Her work has since been featured in Veranda and Design + Decor. Last year, Brittany’s Bamboo Barn was named one of House Beautiful’s Best Home Shops of 2025. The year prior, she was accepted as a vendor on 1stDibs, a luxury marketplace known for its rigorous vetting process. She’s also become a go-to source for designers hunting vintage Florida furnishings, like Bahamian design titan Amanda Lindroth. “This is a joke, right?” she said when the designer first called her. Amanda is credited with elevating the subtropical furnishings from nostalgic relics to coveted acquisitions for high-end homes. In Southwest Florida, Brittany works with Julia Liegeois and Annie Brahler, though many of her local homeowners come directly to the barn. “I built this place so people could come,” she says. “People come here and don’t wanna leave.”

Most of Brittany’s inventory dates from the 1930s through the 1980s, spanning the genre’s evolution, from foundational prewar refinement through midcentury panache and the later years, when the style spread beyond winter estates. A handful of 19th-century bamboo pieces reflect early influences of the style.

A network of buyers scans estate sales nationwide on her behalf, flagging pieces, even when their condition is compromised. She restores about 90% of her inventory through a process refined over years of research and trial and error. At minimum, that means scrubbing years of grime and re-caning worn seats. “I’m not going to over-refinish those,” she says, alluding to a set of 1940s Adirondacks. “I love the whole rustic vibe and the distressing.” At its most exacting, Brittany and Jeffrey may take a piece apart to stabilize the frame, re-wrapping joints in the original pattern, and rebuilding the finish slowly so the material regains its natural warmth rather than looking stripped or newly coated. 

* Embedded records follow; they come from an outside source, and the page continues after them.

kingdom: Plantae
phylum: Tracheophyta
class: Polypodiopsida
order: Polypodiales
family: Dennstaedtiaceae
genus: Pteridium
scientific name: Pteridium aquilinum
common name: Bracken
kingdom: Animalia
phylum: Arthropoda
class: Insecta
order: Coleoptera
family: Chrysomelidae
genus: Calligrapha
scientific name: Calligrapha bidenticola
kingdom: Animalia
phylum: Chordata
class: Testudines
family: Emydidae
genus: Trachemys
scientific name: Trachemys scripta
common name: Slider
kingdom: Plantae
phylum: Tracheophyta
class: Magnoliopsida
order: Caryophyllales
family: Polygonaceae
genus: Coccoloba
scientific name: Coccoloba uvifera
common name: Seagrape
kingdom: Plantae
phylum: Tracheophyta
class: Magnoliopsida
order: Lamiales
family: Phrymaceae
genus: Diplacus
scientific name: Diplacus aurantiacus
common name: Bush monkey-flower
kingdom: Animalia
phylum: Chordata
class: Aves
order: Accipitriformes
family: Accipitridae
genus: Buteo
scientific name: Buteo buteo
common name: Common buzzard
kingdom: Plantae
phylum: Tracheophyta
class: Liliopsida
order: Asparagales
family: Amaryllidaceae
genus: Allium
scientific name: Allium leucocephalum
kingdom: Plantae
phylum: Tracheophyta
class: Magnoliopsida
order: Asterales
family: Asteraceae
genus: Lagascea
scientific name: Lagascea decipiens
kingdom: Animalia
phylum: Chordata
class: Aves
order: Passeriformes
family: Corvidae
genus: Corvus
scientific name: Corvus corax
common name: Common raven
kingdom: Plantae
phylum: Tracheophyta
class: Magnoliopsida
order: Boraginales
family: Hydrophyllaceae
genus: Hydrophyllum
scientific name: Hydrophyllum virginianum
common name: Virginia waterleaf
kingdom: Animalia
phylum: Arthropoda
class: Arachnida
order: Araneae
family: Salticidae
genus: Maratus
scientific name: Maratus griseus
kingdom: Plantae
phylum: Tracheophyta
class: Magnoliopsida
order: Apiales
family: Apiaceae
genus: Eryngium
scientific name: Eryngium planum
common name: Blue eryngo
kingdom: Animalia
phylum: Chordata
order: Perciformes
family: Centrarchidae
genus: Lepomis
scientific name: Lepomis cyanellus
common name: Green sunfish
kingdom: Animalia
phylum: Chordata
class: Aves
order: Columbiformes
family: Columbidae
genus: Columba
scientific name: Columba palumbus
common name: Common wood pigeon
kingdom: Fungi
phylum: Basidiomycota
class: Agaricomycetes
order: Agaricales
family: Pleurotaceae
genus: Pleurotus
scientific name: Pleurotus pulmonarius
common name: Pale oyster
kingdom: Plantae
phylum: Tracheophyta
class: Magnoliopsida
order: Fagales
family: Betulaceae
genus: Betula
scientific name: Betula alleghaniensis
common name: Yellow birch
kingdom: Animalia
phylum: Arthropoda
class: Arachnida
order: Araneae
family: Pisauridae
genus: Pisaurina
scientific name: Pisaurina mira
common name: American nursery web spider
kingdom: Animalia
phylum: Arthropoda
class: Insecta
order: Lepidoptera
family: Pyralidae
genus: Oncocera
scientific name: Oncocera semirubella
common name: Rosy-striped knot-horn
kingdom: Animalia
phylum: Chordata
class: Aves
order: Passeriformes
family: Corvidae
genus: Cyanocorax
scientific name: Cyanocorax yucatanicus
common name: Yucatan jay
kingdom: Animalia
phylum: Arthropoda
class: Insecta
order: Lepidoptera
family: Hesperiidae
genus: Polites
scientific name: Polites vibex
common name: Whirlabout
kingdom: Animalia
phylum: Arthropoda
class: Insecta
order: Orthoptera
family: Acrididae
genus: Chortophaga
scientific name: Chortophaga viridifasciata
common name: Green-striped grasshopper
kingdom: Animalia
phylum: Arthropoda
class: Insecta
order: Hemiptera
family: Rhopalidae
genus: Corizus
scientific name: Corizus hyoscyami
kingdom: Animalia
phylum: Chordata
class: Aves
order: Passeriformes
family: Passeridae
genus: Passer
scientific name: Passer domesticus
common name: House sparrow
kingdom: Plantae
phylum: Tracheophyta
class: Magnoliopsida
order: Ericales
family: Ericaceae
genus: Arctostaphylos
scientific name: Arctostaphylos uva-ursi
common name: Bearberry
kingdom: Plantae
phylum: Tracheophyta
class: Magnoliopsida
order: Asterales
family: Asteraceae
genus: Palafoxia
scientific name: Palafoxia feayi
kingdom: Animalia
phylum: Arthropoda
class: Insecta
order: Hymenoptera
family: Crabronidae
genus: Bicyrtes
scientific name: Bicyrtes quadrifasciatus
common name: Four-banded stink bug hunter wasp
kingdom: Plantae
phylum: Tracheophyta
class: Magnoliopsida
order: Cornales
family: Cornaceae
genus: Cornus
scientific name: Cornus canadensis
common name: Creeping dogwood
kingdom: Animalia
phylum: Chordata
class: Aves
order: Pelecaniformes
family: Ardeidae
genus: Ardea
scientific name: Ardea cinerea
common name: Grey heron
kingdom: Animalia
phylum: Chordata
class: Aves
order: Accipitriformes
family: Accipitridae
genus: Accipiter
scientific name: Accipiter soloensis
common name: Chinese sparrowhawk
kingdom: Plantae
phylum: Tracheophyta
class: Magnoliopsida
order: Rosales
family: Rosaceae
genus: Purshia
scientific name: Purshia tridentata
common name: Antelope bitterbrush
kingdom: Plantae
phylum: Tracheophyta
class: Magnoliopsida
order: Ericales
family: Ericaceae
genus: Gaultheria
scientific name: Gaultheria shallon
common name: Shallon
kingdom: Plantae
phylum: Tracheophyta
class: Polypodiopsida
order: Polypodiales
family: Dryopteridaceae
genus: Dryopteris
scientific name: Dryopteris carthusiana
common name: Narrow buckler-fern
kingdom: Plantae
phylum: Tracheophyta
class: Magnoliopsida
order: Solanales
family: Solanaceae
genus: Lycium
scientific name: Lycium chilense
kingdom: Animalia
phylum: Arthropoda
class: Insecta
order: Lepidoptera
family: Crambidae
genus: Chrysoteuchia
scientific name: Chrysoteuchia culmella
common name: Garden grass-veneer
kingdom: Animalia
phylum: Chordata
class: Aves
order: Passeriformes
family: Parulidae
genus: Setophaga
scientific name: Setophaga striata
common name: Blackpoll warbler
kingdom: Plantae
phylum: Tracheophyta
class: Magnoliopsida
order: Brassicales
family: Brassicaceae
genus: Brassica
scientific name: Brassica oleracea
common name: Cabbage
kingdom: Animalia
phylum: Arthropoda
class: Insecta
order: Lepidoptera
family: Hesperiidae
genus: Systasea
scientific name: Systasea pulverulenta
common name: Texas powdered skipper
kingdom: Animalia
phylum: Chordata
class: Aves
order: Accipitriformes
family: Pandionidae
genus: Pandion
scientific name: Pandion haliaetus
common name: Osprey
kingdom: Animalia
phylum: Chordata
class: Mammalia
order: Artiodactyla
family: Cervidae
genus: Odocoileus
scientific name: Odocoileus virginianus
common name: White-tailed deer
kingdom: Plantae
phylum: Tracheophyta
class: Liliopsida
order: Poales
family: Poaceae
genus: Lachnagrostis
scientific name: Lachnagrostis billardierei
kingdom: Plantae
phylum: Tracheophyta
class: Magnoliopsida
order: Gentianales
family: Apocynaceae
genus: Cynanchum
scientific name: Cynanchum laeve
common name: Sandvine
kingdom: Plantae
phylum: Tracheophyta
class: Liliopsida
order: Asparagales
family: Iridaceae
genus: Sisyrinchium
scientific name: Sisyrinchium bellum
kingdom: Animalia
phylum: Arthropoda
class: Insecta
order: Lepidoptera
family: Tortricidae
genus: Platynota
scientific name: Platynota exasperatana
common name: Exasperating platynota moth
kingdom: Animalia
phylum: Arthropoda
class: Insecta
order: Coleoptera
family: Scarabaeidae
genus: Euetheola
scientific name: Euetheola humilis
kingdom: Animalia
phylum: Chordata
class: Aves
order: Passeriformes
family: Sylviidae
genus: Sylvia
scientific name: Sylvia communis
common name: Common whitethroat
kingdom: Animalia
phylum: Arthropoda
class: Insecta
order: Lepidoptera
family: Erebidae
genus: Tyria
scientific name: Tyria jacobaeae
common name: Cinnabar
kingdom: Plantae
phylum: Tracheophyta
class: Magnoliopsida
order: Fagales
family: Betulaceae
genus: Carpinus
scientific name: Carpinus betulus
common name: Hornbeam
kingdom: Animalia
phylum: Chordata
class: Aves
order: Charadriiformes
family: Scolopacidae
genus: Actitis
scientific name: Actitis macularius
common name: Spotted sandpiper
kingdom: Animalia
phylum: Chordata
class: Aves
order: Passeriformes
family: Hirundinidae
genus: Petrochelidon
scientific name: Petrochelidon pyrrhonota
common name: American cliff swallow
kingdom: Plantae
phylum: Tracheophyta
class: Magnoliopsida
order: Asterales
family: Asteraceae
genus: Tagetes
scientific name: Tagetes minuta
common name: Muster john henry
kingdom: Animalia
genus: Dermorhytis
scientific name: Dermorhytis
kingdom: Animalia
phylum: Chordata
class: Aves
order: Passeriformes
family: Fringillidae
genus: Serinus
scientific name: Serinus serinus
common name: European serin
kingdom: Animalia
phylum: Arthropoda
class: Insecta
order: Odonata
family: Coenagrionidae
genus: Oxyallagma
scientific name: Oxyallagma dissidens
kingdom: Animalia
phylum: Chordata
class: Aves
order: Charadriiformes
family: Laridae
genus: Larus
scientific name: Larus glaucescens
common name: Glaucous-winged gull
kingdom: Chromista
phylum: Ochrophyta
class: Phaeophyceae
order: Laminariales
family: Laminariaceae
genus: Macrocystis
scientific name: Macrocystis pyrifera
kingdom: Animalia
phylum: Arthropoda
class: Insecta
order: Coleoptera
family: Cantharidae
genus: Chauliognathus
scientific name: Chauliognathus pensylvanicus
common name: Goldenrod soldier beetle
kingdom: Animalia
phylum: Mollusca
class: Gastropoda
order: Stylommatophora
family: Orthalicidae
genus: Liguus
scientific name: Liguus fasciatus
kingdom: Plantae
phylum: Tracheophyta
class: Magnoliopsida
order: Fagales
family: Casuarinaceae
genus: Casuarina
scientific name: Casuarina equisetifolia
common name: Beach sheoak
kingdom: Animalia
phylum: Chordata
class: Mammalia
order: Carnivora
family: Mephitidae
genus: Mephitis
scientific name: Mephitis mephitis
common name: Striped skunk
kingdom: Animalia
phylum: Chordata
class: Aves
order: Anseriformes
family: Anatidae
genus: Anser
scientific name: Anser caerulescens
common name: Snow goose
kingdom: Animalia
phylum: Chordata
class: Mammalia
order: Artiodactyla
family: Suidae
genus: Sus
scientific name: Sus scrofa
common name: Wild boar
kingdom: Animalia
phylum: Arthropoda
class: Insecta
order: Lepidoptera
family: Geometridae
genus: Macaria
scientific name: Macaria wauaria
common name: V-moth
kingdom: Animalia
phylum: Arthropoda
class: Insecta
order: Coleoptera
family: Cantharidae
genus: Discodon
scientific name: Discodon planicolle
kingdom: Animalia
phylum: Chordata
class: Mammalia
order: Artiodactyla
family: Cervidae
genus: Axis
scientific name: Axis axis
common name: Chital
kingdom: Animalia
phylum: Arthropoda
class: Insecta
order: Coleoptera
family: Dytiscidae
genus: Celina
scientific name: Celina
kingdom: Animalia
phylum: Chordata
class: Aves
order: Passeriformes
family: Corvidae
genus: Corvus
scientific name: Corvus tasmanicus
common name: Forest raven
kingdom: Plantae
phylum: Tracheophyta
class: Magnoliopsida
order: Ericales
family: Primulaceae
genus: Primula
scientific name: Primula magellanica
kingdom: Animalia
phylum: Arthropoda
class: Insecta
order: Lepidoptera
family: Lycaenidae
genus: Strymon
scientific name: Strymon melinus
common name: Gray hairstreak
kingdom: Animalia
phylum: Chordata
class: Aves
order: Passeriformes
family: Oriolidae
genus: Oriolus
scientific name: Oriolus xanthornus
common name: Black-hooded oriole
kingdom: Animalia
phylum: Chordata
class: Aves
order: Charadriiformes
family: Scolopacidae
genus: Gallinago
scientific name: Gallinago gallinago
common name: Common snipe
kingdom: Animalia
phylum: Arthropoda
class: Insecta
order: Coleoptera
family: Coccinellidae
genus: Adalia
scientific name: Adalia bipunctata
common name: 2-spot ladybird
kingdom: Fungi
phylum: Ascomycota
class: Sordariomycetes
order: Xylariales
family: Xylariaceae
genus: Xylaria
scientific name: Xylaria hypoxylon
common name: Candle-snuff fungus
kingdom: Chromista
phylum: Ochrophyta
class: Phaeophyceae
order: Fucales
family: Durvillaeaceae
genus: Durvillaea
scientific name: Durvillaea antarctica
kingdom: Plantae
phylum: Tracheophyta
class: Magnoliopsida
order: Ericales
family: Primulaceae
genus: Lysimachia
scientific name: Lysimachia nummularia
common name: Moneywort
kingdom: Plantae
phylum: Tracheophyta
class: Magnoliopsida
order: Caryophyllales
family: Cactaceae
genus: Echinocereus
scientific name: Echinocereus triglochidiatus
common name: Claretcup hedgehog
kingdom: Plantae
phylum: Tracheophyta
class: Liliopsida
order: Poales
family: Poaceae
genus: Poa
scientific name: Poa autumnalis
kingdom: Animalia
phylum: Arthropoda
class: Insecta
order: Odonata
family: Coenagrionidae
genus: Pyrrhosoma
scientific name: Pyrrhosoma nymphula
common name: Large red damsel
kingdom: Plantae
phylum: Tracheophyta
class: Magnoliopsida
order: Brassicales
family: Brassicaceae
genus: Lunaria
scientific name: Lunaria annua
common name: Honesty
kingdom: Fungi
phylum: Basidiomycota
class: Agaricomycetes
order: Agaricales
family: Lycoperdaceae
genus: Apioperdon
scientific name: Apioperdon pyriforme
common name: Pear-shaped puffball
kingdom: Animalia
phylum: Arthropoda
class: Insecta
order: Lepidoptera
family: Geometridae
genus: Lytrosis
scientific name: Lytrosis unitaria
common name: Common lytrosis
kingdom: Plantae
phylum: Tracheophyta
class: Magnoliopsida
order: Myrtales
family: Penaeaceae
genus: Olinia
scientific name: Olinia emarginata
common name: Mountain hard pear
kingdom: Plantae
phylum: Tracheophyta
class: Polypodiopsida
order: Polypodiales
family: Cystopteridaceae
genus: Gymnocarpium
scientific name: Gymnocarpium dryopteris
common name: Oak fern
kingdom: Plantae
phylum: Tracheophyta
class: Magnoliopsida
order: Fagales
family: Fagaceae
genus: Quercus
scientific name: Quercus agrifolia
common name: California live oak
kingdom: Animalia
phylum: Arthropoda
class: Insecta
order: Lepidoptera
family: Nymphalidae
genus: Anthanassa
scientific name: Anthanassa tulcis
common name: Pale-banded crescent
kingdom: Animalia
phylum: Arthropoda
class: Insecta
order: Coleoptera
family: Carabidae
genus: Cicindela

Many of the pieces in the barn have already lived several lives—through 1950s socialite homes, hotel lobbies, estate sales and long periods of neglect. Brittany’s restoration work absorbs that history. Furnishings leave the barn carrying their age lightly, their lineage still legible. For Brittany, all the stories circle back home. “Old Florida style feels like my childhood,” she says. “It’s important to me to keep the past in the present for as long as I can breathe life into these pieces.”